Periodic Reporting for period 3 - INTERCELLAR (The role of the symplast in host-pathogen interactions – how does the symplastic, intercellular exchange of molecules regulate the outcomes of defence and infection?)
Reporting period: 2020-06-01 to 2021-11-30
This led us to ask how the connectivity of cells regulates multicellular immunity and, in this project, to address the specific questions: what immune responses are dependent upon plasmodesmal connectivity between cells? and what do host plants gain from regulation of their plasmodesmata during pathogen infection? We aim to exploit mutants that cannot regulate their plasmodesmata in response to pathogen perception to identify and characterise the symplast-dependent.
In the context of plant-microbe interactions, immune responses do not occur in isolation of infection processes executed by the attacking pathogen. We noted that for some pathogens, while plasmodesmata would normally close upon their perception, the plasmodesmata were open during infection which suggested to us that pathogens seek to keep plasmodesmata open. This raises the questions of what a pathogen gains from keeping access to the host symplast open and how it does so? To answer these, we are examining the proteins that are secreted into the plant host by the fungal pathogen Colletotrichum higginsianum to identify and characterise those that can move through the symplast or that target and modify plasmodesmata. Ultimately, we will combine the information yielded by our study of the symplastic context of host immune responses and of pathogen infection mechanisms to establish an understanding of how the battle for resources is played out in multicellular plant tissues. This will establish a new multicellular understanding of the battle between plants and pathogenic microbes.
We have developed and tested lines in which we can inducibly close plasmodesmata. We are initially testing these for transcriptional responses to plasmodesmal closure to identify how tissues respond when their intercellular connectivity is disconnected. This will establish a stimulus-independent understanding of the effect of plasmodesmal regulation that will apply to any context in which plasmodesmata close. We will use these lines to determine how plasmodesmal closure perturbs immune responses to both microbe-associated molecular patterns and overall resistance (or susceptibility) to a range of pathogens to gain understanding of how this gives advantage to both host and pathogen.

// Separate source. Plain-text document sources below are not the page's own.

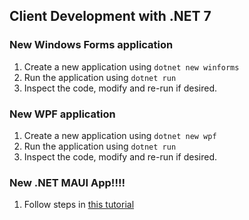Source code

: ## Client Development with .NET 7

### New Windows Forms application
1. Create a new application using `dotnet new winforms`
1. Run the application using `dotnet run`
1. Inspect the code, modify and re-run if desired.

### New WPF application
1. Create a new application using `dotnet new wpf`
1. Run the application using `dotnet run`
1. Inspect the code, modify and re-run if desired.

### New .NET MAUI App!!!!
1. Follow steps in [this tutorial](https://docs.microsoft.com/en-us/dotnet/maui/get-started/first-app)
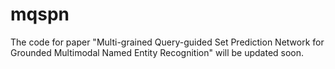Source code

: # mqspn

The code for paper "Multi-grained Query-guided Set Prediction Network for Grounded Multimodal Named Entity Recognition" will be updated soon.
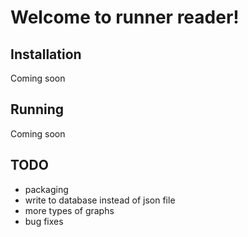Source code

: Welcome to runner reader!
=========================

Installation
------------
Coming soon


Running
-------
Coming soon


TODO
----
* packaging
* write to database instead of json file
* more types of graphs
* bug fixes
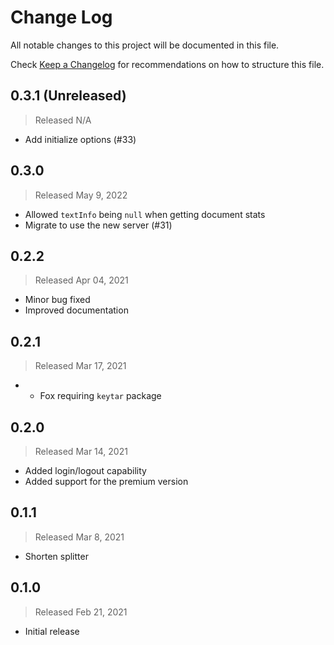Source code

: # Change Log

All notable changes to this project will be documented in this file.

Check [Keep a Changelog](http://keepachangelog.com/) for recommendations on how to structure this file.

## 0.3.1 (Unreleased)
> Released N/A

* Add initialize options (#33)

## 0.3.0
> Released May 9, 2022

* Allowed `textInfo` being `null` when getting document stats
* Migrate to use the new server (#31)

## 0.2.2
> Released Apr 04, 2021

* Minor bug fixed
* Improved documentation

## 0.2.1
> Released Mar 17, 2021

* * Fox requiring `keytar` package

## 0.2.0
> Released Mar 14, 2021

* Added login/logout capability
* Added support for the premium version

## 0.1.1
> Released Mar 8, 2021

* Shorten splitter

## 0.1.0
> Released Feb 21, 2021

* Initial release
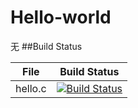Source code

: # Hello-world
无
##Build Status

File|Build Status
---|---
    hello.c|[![Build Status](https://travis-ci.com/cyxz2000722/Hello-world.svg?branch=master)](https://travis-ci.com/cyxz2000722/Hello-world)
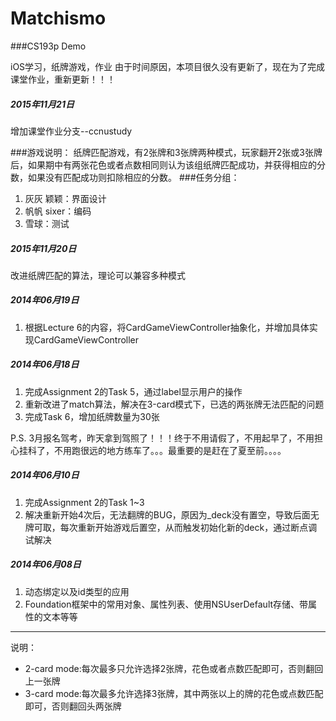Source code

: Matchismo
=========

###CS193p Demo

iOS学习，纸牌游戏，作业
由于时间原因，本项目很久没有更新了，现在为了完成课堂作业，重新更新！！！

##### 2015年11月21日 
增加课堂作业分支--ccnustudy

###游戏说明：
纸牌匹配游戏，有2张牌和3张牌两种模式，玩家翻开2张或3张牌后，如果期中有两张花色或者点数相同则认为该组纸牌匹配成功，并获得相应的分数，如果没有匹配成功则扣除相应的分数。
###任务分组：
1. 灰灰 颖颖：界面设计
2. 帆帆 sixer：编码
3. 雪球：测试

##### 2015年11月20日 
改进纸牌匹配的算法，理论可以兼容多种模式

##### 2014年06月19日 
1. 根据Lecture 6的内容，将CardGameViewController抽象化，并增加具体实现CardGameViewController

##### 2014年06月18日 
1. 完成Assignment 2的Task 5，通过label显示用户的操作
2. 重新改进了match算法，解决在3-card模式下，已选的两张牌无法匹配的问题
3. 完成Task 6，增加纸牌数量为30张

P.S. 3月报名驾考，昨天拿到驾照了！！！终于不用请假了，不用起早了，不用担心挂科了，不用跑很远的地方练车了。。。最重要的是赶在了夏至前。。。。


##### 2014年06月10日 
1. 完成Assignment 2的Task 1~3
2. 解决重新开始4次后，无法翻牌的BUG，原因为_deck没有置空，导致后面无牌可取，每次重新开始游戏后置空，从而触发初始化新的deck，通过断点调试解决

##### 2014年06月08日 
1. 动态绑定以及id类型的应用
2. Foundation框架中的常用对象、属性列表、使用NSUserDefault存储、带属性的文本等等


---------------------
说明：

+ 2-card mode:每次最多只允许选择2张牌，花色或者点数匹配即可，否则翻回上一张牌
+ 3-card mode:每次最多允许选择3张牌，其中两张以上的牌的花色或点数匹配即可，否则翻回头两张牌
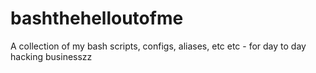 # bashthehelloutofme
A collection of my bash scripts, configs, aliases, etc etc - for day to day hacking businesszz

It is becoming an increasingly frequent observation that microbes target and manipulate host plasmodesmata. To understand what a microbe gains from access to the host symplast, we performed a screen of Colletotrichum effectors and identified effectors that move between cells. The targets of these effectors will identify processes that a pathogen targets in non-infected cells and determine the benefits of maintaining symplastic connectivity. The tools and methods we used to perform this screen will establish a framework that can be deployed for any microbe and opens a new field of effector biology. For this candidate list of Colletotrichum effectors, we will investigate their biochemical targets and influence on gene expression analysis. Combining the outputs of independent effector analysis will build an understanding of the multi-component mechanisms by which this pathogen exploits the host symplast.